Het Paradox Jazz Orchestra trad niet alleen met het werk van Buddy Rich in zijn voetsporen, ook aan mutaties in het orkest ontkwam het niet. Al hadden die niets te maken met de opvliegende aard van de bandleider, wel alles met verhindering van bepaalde bandleden. Op een groep van achttien musici waren er deze avond maar liefst zes vervangers nodig. Maar wie of wat erom maalde? Het Paradox Jazz Orchestra in elk geval niet. Het draaide even geolied als tijdens het eerste concert. Zat even strak in zijn vel, kon de enorme diversiteit van het repertoire met gemak aan en raasde even overdonderend door een laaiend enthousiast en uitverkocht Paradox als een maand eerder.
De kwaliteit van het Paradox Jazz Orchestra lijkt daarmee onaantastbaar. En zijn pril opgedane laaiend-geestdriftige liefde bij het publiek eveneens. Muzikaal leider Jasper Staps – wie had het orkest beter kunnen treffen dan hij, die volkomen naturel zijn liefde voor het orkest en die voor het Buddy-Rich-eerbetoon breed uitwaaierend met het publiek deelde – sprak van ‘niet-te-doen-repertoire’. Geen letter van overdreven, maar het PJO logenstrafte zijn woorden met elke noot af. Van uitbraak van groot wild tot fluwelen kaboutervoetjes; het orkest kan kennelijk alles aan.
De arrangementen die het orkest speelde, glommen van de doordachte verrassingen. In Willowcrest dook een trombonesolo op, met daaronder vier gestopte trompetten, om daarna een sopraansaxofoon jankend door de orkestklank te laten scheuren. En in Channel One Suite werden een solo-tenorsaxofoon, twee fluiten en het lage koper tot een onverbrekelijke samenklank gesmeed. Waar daarna nog een kennismakende drumsolo aan werd toegevoegd.
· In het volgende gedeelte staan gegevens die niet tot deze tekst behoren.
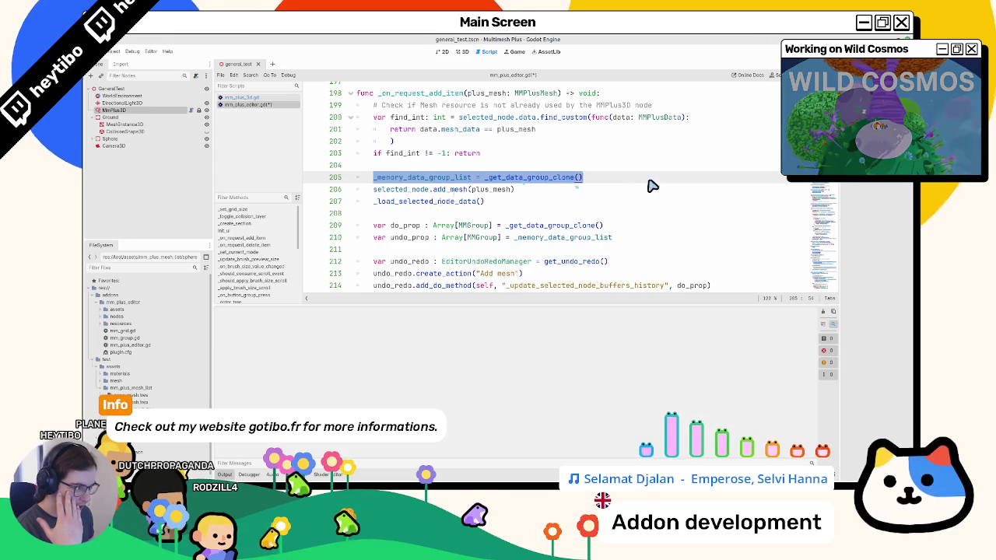
pyautogui.doubleClick(416, 179)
Kennismakend, omdat als je een eerbetoon inricht voor een drummer, de drummer van jouw orkest alle ogen op zich gericht weet. Slagwerker-van-dienst deze avond was Kevin van den Elzen. Als reïncarnatie van Buddy Rich redde hij zich aardig. Hij had uiteraard niet de adembenemende roffeltechniek en snelheid van de in 1987 overleden 69-jarige Amerikaan, maar de jonge, ooit bij een Osse harmonie begonnen slagwerker paste perfect in de nieuwe Buddy-Richklanken die het Paradox Jazz Orchestra zich eigen had gemaakt.
A Tribute to Buddy Rich kwam zodoende over als een lenig vehikel, dat muziek voortbracht die was ontdaan van de stekeligheden die de persoon Buddy Rich kenmerkten, maar van diens muzikale erfenis hoogstaand en nieuw big-bandrepertoire had geconstrueerd. Dat kwam prachtig uit in de klassieker Love For Sale, waar de droefenis die bijvoorbeeld de uitvoering van Billie Holiday markeert, was ingeruild voor een voort walsend arrangement, waarin een solo op baritonsaxofoon en even later op tenorsax de lust in spelen naar het kookpunt joegen. ‘Wat een plezier, wat een plezier mensen’, riep iemand uit het publiek, leider Jasper Staps lachte breeduit en het orkest glunderde.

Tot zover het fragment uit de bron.